On the contrary, the FAO estimates that another 75 million people fell below the hunger threshold in 2008, bringing the total number of those going hungry close to 1 billion. The main problem is food affordability, particularly for poor people, whose incomes will be reduced by the recession, and for poor food importing countries with lower growth and fiscal revenues and more severe balance of payment constraints.

The 2008 OECD-FAO Agricultural Outlook projected prices over the coming 10-year period to be higher, on average, than in the past decade.  With prospects for lower oil prices and slower demand growth, price projections are likely to be lower in the 2009 outlook. But price volatility remains a key challenge to food security.

Growth, even when it resumes in developing countries, will not deliver the widespread poverty reduction essential to sustainable increases in purchasing power. Only sustained growth and development in poor countries can improve the purchasing power of food buyers.

I was asked this morning to say a few words about the issue of productivity growth in agriculture.
Advances in agricultural productivity have led to abundant and affordable food and fiber throughout most of the developed world. Public and private agricultural research has been the foundation and basis for much of this growth and development. Investment is critical to the enhancement of agricultural productivity. But public, private and international investments are declining, at least in developing countries. Low levels of investment in agriculture bode poorly for long-term prospects of achieving food security in the developing world.

OECD work on pro-poor growth finds that the general failure in recent decades to achieve sustained rates of agricultural sector productivity comes from inappropriate policies; inadequate institutions and services; failures to invest in appropriate infrastructure; and failures to invest in the development of the human, social and natural capital that agricultural households need to achieve higher productivity. This is particularly the case in sub-Saharan Africa.

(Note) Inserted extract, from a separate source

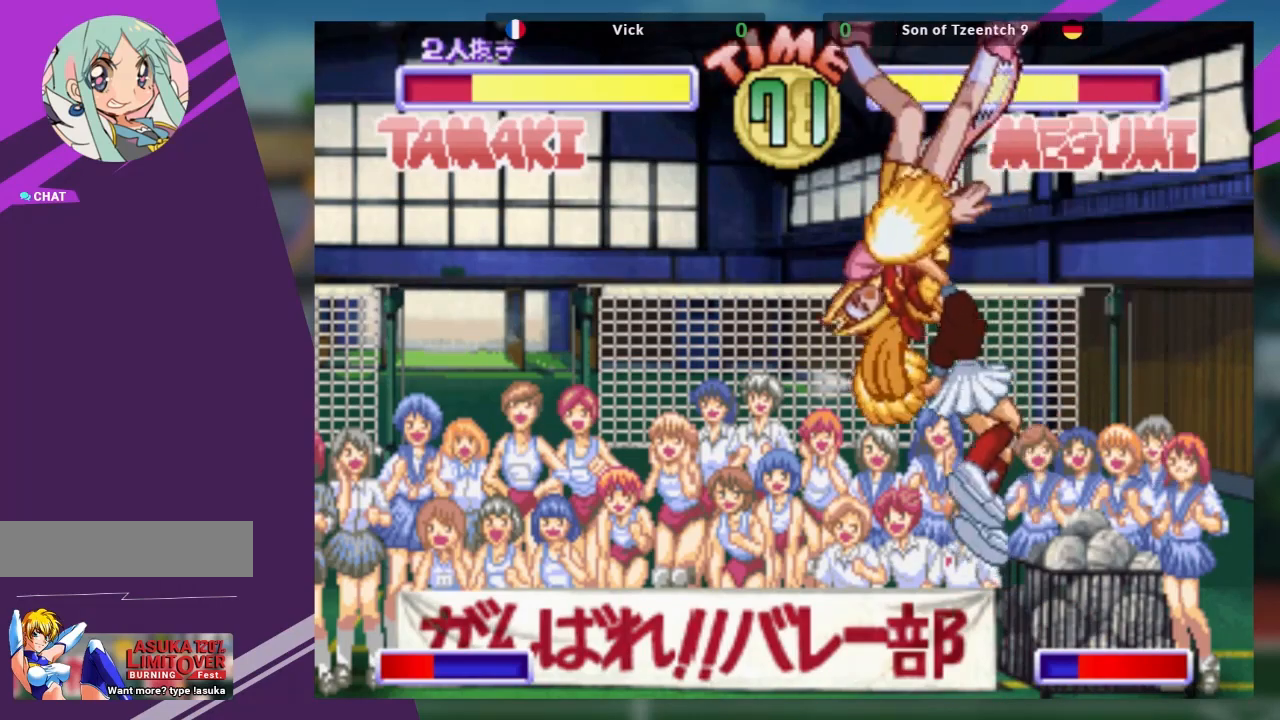
{"buttons": [], "left_stick": "down", "events": [[234, "left_stick", "down"], [317, "CROSS", "down"], [434, "CROSS", "up"]]}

But even in developed countries, agricultural productivity growth is uncertain. While a recent USDA study confirmed that productivity growth has been responsible for increased output over the past half century, in recent years productivity growth appears to have slowed, raising questions about future trends.

Another important constraint on agricultural productivity is climate change and vanishing water resources. Global warming is argued to lead directly to greater incidence of negative yield shocks and sustained negative pressure on production in heat stressed climatic zones. But yields may actually increase in regions with moderate climates, so the net effect on world production is uncertain.

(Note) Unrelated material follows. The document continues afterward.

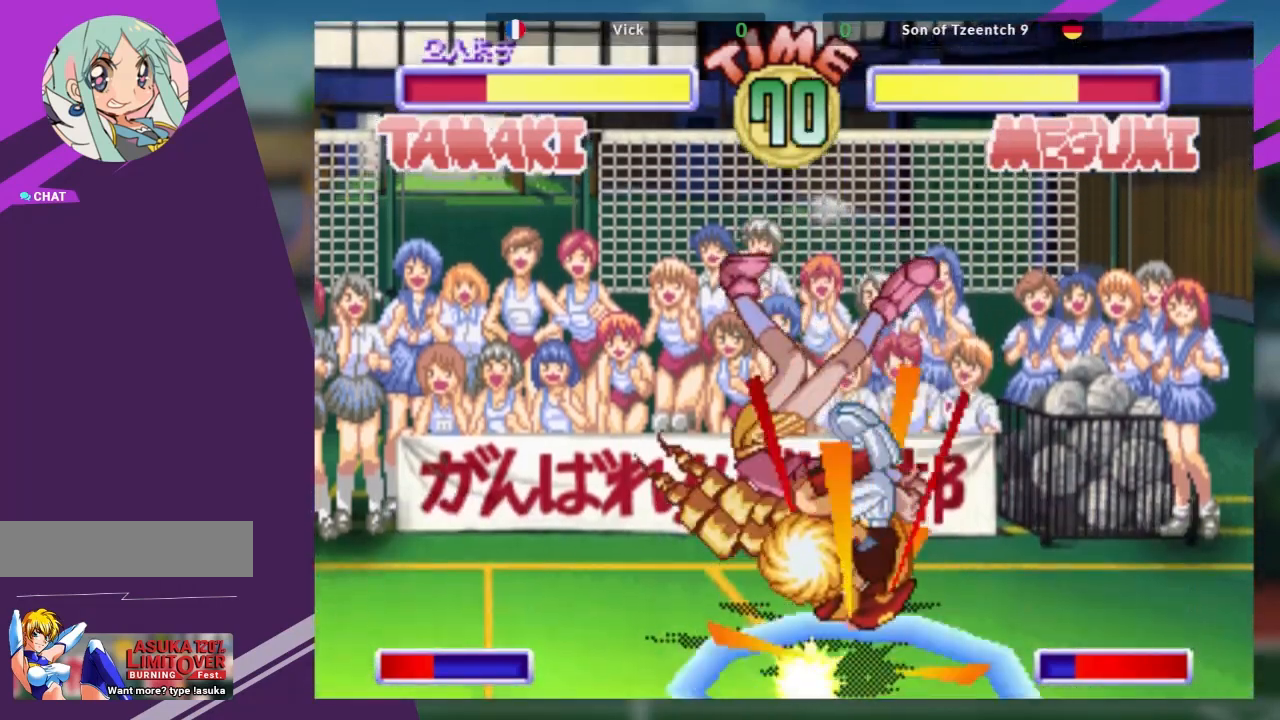
{"buttons": ["CROSS"], "left_stick": "down", "events": [[33, "CROSS", "down"], [66, "CROSS", "up"], [166, "CROSS", "down"], [233, "CROSS", "up"], [317, "CROSS", "down"], [383, "CROSS", "up"], [450, "CROSS", "down"]]}
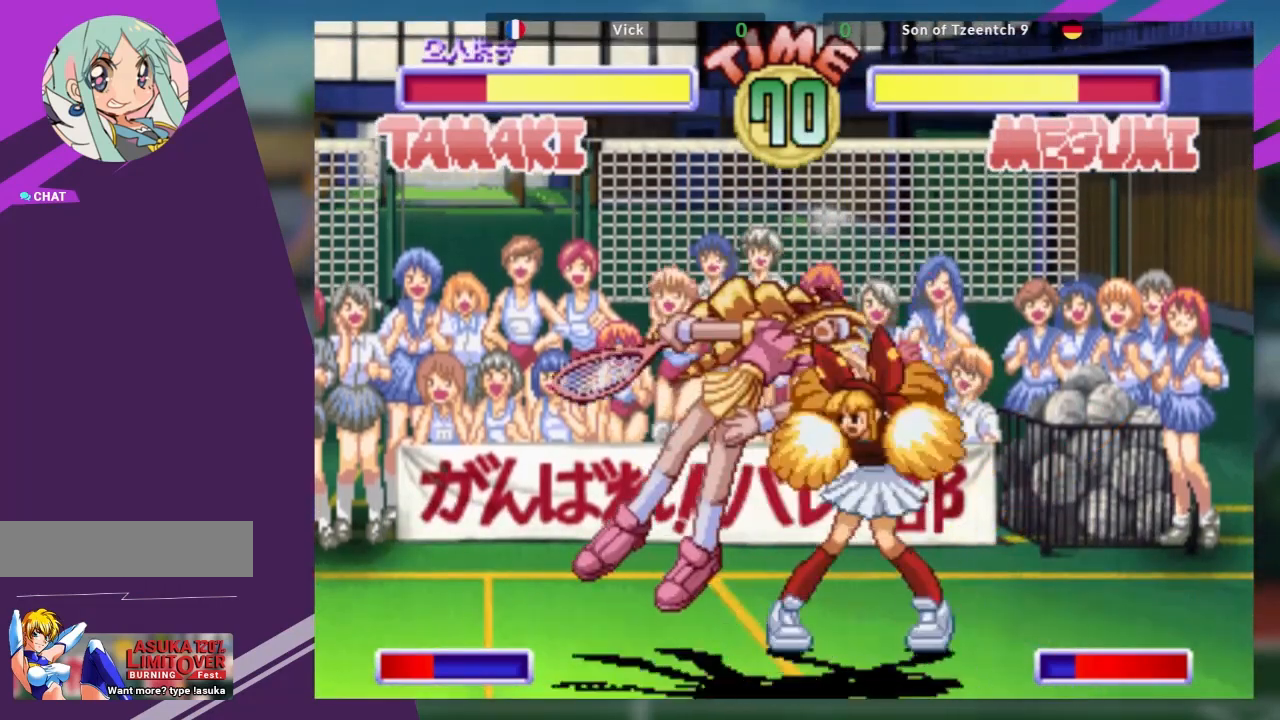
{"buttons": [], "left_stick": "center", "events": [[17, "CROSS", "up"], [100, "CROSS", "down"], [167, "CROSS", "up"], [217, "CROSS", "down"], [334, "CROSS", "up"], [467, "left_stick", "center"]]}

Another issue which warrants close attention is the rapid increase in demand for biofuels, driven in large part by policies. OECD/IEA analysis suggests that the energy security, environmental, and economic benefits of biofuels production based on (first generation) agricultural commodity feed stocks are modest and are unlikely to be delivered by current policies.

Alternative approaches (for example, that encourage reduced energy demand and GHG emissions, provide for freer trade in biofuels, and accelerate introduction of ‘second generation’ production technologies) offer potentially greater benefits without the unintended impact on food prices. Lowering GHG through policy support to biofuels would cost taxpayers and consumers on average between USD 960 and 1 700 per ton of CO2-equivalent avoided in those countries.

Investments in R&D, technology transfer and extension services in particular could do much to increase productivity and output. The use of genetic modification (GMOs) also offers potential that could be further exploited, to improve productivity, to enhance the attributes of crops destined for either food or non-food uses, and to enhance the resilience of crops against stress such as drought.

But we cannot forget the overriding need for further reform in agricultural trade policies. Conclusion of the Doha Round of WTO negotiations would make an important contribution to enabling markets to balance global supply and demand. I must remind you that producer support in OECD countries reached nearly USD 260 billion in 2007, 23% of value of production. In the same year, total support (including general services) was USD 365 billion. This is inefficient policy which must continue to be reformed.

If these reforms are carried through, the possibility of market-driven higher commodity prices could lead to surges in investment and greater technology growth. Some optimists predict that this could lead to another Green Revolution that raises yields in some of the poorest regions of the world, much as the previous one in parts of South and Southeast Asia and Latin America.

The OECD is monitoring these developments closely and working to design a comprehensive agricultural development strategy. We are looking to contribute to an effective and coherent global response, and industry, governments and civil society will play a critical role. I look forward to hearing your views in the discussion this morning and to strengthening our collaboration on this issue which is so fundamental for global prosperity.